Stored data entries

___

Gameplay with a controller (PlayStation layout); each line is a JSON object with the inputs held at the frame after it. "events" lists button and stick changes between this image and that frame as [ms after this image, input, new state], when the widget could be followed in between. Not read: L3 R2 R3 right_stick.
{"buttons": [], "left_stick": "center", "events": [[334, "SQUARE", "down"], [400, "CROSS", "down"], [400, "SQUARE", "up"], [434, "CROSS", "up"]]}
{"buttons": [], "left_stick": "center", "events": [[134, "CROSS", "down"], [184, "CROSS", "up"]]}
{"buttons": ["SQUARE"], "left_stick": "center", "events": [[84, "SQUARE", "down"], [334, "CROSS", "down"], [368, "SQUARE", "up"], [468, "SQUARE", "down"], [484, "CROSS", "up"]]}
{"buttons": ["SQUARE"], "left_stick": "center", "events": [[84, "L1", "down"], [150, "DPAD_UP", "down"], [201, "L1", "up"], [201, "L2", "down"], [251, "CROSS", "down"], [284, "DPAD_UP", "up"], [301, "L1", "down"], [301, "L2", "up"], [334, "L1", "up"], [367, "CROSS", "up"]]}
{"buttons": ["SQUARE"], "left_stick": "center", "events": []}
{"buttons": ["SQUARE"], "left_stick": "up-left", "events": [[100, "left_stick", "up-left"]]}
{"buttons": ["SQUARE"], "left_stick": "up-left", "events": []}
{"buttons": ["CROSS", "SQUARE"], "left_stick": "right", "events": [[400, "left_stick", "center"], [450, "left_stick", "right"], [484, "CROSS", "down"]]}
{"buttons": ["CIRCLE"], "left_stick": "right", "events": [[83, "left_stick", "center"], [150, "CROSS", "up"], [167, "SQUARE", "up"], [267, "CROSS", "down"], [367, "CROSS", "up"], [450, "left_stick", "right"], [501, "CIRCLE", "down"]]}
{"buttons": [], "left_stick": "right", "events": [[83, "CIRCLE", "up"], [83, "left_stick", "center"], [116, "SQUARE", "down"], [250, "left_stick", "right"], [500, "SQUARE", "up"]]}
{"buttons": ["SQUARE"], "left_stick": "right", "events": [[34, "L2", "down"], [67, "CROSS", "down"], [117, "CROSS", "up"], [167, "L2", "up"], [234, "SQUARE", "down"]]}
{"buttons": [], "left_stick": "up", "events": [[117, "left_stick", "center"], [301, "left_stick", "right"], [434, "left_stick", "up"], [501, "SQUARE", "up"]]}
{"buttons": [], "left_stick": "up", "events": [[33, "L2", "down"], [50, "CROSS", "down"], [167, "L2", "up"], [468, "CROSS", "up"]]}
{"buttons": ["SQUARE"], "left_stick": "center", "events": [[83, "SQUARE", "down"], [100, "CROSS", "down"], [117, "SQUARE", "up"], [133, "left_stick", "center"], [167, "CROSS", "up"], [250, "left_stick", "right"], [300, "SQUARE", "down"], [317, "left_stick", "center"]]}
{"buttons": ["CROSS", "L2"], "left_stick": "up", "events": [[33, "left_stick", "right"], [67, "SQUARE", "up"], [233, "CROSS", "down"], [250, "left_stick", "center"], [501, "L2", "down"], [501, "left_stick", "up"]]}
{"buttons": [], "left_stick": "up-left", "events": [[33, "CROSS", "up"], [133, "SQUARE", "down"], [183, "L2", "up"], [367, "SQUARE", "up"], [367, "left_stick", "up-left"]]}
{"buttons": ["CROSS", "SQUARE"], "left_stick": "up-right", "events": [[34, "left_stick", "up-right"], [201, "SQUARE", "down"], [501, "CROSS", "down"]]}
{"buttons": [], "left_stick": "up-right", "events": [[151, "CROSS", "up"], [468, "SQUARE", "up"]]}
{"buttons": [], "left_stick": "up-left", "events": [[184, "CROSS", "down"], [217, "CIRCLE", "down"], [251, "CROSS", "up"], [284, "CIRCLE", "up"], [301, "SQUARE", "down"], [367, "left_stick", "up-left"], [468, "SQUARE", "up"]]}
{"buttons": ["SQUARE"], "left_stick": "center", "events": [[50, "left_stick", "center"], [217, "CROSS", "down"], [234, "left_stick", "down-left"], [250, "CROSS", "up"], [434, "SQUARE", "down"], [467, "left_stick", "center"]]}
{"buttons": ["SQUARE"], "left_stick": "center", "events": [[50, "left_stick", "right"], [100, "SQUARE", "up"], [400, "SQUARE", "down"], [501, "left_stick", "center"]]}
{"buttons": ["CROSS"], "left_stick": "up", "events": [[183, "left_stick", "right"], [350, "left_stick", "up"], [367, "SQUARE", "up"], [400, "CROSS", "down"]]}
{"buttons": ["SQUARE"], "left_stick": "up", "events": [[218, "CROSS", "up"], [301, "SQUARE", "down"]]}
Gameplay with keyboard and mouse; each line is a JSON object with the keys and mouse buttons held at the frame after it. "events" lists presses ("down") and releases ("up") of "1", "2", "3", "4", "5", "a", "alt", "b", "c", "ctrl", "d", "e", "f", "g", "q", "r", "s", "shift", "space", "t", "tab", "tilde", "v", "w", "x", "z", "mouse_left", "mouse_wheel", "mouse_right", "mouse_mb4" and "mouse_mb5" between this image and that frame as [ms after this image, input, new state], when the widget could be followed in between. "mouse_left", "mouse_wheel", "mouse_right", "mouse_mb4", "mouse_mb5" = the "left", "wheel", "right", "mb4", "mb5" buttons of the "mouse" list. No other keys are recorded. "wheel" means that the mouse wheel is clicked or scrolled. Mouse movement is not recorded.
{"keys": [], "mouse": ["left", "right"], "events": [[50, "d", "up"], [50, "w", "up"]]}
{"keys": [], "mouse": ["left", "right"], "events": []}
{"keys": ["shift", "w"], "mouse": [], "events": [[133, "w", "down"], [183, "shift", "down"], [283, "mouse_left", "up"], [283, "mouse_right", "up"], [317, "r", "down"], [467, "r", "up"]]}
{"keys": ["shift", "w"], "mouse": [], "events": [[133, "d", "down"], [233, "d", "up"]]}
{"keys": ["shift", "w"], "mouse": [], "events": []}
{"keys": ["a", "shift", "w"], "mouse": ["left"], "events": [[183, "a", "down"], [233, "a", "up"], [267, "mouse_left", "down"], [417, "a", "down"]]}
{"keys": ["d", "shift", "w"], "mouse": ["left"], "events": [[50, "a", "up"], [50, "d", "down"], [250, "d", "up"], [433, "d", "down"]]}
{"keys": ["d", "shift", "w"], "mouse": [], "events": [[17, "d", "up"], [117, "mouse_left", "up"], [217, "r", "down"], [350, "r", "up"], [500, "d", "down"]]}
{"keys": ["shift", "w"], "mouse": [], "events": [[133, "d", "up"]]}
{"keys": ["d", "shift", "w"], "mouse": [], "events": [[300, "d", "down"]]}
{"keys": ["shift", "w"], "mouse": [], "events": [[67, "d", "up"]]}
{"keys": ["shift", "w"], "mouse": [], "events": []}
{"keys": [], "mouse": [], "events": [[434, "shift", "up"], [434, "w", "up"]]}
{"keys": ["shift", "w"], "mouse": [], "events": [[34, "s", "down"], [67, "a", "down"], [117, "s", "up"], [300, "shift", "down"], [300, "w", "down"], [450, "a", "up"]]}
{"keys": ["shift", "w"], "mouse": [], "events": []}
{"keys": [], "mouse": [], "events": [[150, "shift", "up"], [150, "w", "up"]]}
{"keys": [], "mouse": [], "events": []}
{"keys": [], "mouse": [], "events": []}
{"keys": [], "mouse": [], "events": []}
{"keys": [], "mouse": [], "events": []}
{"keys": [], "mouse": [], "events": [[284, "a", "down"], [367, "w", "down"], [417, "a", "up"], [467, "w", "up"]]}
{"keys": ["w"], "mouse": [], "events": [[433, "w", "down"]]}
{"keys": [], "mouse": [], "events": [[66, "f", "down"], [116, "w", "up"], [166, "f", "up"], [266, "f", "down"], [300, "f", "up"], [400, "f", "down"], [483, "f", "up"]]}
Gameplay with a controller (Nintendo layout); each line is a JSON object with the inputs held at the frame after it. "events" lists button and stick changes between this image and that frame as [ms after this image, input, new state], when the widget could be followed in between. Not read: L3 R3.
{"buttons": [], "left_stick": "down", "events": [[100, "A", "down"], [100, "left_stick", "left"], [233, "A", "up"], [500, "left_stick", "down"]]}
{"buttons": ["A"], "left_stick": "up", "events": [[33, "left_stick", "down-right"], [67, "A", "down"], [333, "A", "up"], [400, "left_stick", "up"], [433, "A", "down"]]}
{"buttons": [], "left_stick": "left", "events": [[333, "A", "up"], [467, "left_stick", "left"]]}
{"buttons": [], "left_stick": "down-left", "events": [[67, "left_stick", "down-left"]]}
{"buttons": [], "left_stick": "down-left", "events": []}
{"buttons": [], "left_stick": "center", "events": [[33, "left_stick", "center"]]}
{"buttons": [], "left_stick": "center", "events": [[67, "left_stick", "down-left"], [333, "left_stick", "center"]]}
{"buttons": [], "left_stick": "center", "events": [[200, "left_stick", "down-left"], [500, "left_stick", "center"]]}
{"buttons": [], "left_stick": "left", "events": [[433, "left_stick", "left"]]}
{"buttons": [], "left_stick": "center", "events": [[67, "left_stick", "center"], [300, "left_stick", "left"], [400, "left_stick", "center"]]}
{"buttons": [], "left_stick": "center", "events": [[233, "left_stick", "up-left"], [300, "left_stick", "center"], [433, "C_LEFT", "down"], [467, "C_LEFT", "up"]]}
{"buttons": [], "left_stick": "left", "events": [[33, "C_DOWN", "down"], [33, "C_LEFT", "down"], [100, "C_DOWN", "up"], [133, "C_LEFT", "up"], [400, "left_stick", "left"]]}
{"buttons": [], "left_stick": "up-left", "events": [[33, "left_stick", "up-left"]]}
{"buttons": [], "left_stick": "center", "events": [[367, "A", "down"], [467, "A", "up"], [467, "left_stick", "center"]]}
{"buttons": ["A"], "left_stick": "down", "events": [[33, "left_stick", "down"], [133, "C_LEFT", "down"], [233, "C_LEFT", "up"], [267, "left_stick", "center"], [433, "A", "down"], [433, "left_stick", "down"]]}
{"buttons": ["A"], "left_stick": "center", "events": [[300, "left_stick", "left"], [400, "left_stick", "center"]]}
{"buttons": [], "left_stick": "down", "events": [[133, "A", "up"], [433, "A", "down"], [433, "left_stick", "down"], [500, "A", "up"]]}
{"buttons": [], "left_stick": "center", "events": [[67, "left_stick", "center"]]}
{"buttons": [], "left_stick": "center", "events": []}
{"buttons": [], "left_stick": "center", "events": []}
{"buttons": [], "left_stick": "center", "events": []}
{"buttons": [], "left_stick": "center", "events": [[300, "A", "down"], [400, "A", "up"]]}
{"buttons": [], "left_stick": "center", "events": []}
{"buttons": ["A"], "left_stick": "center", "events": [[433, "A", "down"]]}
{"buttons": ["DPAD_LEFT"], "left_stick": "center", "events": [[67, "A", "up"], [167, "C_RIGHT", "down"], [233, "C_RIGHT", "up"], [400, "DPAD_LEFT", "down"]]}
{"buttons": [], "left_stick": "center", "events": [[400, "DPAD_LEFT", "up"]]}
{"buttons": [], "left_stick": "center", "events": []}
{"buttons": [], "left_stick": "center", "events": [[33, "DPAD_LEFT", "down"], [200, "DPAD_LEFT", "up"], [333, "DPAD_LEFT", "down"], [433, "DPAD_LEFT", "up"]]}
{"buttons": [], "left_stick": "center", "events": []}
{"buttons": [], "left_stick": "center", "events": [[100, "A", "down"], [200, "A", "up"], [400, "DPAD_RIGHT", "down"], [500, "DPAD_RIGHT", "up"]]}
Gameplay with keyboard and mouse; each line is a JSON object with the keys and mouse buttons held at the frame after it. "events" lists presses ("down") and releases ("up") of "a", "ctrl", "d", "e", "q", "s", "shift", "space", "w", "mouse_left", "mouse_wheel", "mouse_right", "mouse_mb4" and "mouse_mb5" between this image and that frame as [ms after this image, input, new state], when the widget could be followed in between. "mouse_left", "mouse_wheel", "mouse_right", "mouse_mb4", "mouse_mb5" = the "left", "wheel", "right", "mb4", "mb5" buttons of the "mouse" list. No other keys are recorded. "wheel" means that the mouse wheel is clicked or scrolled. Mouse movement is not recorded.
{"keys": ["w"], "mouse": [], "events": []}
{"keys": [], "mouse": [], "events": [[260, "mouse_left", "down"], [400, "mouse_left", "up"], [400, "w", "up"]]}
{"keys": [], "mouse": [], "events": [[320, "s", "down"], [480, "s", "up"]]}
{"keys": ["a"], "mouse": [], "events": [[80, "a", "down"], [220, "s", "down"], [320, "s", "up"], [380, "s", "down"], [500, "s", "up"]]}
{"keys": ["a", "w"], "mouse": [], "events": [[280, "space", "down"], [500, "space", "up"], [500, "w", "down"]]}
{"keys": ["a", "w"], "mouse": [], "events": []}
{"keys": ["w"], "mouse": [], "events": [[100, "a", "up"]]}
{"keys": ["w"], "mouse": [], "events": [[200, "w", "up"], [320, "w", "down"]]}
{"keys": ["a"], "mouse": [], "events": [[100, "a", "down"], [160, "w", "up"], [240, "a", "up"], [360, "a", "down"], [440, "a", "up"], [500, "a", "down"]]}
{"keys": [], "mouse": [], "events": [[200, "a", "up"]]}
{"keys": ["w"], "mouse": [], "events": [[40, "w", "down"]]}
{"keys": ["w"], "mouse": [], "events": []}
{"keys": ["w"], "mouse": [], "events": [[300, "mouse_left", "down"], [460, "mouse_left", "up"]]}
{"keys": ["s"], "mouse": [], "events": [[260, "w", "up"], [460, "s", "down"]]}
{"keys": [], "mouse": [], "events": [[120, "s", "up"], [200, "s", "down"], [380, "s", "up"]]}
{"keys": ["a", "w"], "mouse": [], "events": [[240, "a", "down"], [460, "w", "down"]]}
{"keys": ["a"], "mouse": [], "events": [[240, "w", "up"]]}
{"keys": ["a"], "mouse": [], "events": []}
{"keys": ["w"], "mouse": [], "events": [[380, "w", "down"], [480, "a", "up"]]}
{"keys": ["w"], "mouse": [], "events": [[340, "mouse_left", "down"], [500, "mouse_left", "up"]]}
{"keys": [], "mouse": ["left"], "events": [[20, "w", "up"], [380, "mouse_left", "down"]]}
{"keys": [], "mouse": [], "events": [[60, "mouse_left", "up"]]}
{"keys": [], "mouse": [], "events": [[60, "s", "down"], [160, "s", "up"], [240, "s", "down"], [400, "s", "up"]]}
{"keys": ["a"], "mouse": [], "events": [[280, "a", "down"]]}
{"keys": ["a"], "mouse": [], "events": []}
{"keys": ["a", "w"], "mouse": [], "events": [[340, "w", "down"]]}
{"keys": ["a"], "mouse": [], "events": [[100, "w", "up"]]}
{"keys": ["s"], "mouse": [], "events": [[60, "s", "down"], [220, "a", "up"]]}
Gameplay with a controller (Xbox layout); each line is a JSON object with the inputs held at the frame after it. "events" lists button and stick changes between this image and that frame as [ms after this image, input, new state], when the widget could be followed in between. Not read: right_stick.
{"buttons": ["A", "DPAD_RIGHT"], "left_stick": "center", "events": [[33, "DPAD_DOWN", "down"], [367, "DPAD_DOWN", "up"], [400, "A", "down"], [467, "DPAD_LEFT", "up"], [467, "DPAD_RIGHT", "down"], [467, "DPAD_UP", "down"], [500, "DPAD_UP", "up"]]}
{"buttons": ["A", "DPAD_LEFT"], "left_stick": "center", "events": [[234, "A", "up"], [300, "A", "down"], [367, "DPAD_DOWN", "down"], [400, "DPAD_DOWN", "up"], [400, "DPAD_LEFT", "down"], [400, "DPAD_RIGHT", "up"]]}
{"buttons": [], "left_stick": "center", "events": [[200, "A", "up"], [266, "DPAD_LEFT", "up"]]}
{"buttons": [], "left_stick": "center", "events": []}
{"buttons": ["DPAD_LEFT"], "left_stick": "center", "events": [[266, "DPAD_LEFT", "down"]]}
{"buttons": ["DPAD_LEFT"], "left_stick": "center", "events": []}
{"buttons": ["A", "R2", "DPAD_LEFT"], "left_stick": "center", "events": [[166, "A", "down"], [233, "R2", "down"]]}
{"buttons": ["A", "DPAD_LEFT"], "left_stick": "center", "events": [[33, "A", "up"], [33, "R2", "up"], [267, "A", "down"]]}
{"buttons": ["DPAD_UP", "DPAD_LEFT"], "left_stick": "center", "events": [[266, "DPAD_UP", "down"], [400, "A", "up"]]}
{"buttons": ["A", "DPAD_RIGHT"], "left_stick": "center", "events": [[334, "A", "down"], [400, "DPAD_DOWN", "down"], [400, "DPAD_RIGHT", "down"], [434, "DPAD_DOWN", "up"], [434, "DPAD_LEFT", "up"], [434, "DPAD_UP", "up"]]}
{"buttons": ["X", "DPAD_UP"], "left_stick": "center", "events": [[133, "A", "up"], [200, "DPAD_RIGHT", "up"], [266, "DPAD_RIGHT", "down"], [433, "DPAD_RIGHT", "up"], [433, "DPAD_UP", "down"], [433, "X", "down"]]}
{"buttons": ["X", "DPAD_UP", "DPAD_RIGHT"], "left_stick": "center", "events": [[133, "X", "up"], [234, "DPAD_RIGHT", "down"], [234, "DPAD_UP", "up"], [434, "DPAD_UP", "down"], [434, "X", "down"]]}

___

INSTRUCTIONS FOR THE TASK = Please find each line in the records above that holds the word "inputs", and copy it.

ANSWER TO THIS EXERCISE =
Gameplay with a controller (PlayStation layout); each line is a JSON object with the inputs held at the frame after it. "events" lists button and stick changes between this image and that frame as [ms after this image, input, new state], when the widget could be followed in between. Not read: L3 R2 R3 right_stick.
Gameplay with a controller (Nintendo layout); each line is a JSON object with the inputs held at the frame after it. "events" lists button and stick changes between this image and that frame as [ms after this image, input, new state], when the widget could be followed in between. Not read: L3 R3.
Gameplay with a controller (Xbox layout); each line is a JSON object with the inputs held at the frame after it. "events" lists button and stick changes between this image and that frame as [ms after this image, input, new state], when the widget could be followed in between. Not read: right_stick.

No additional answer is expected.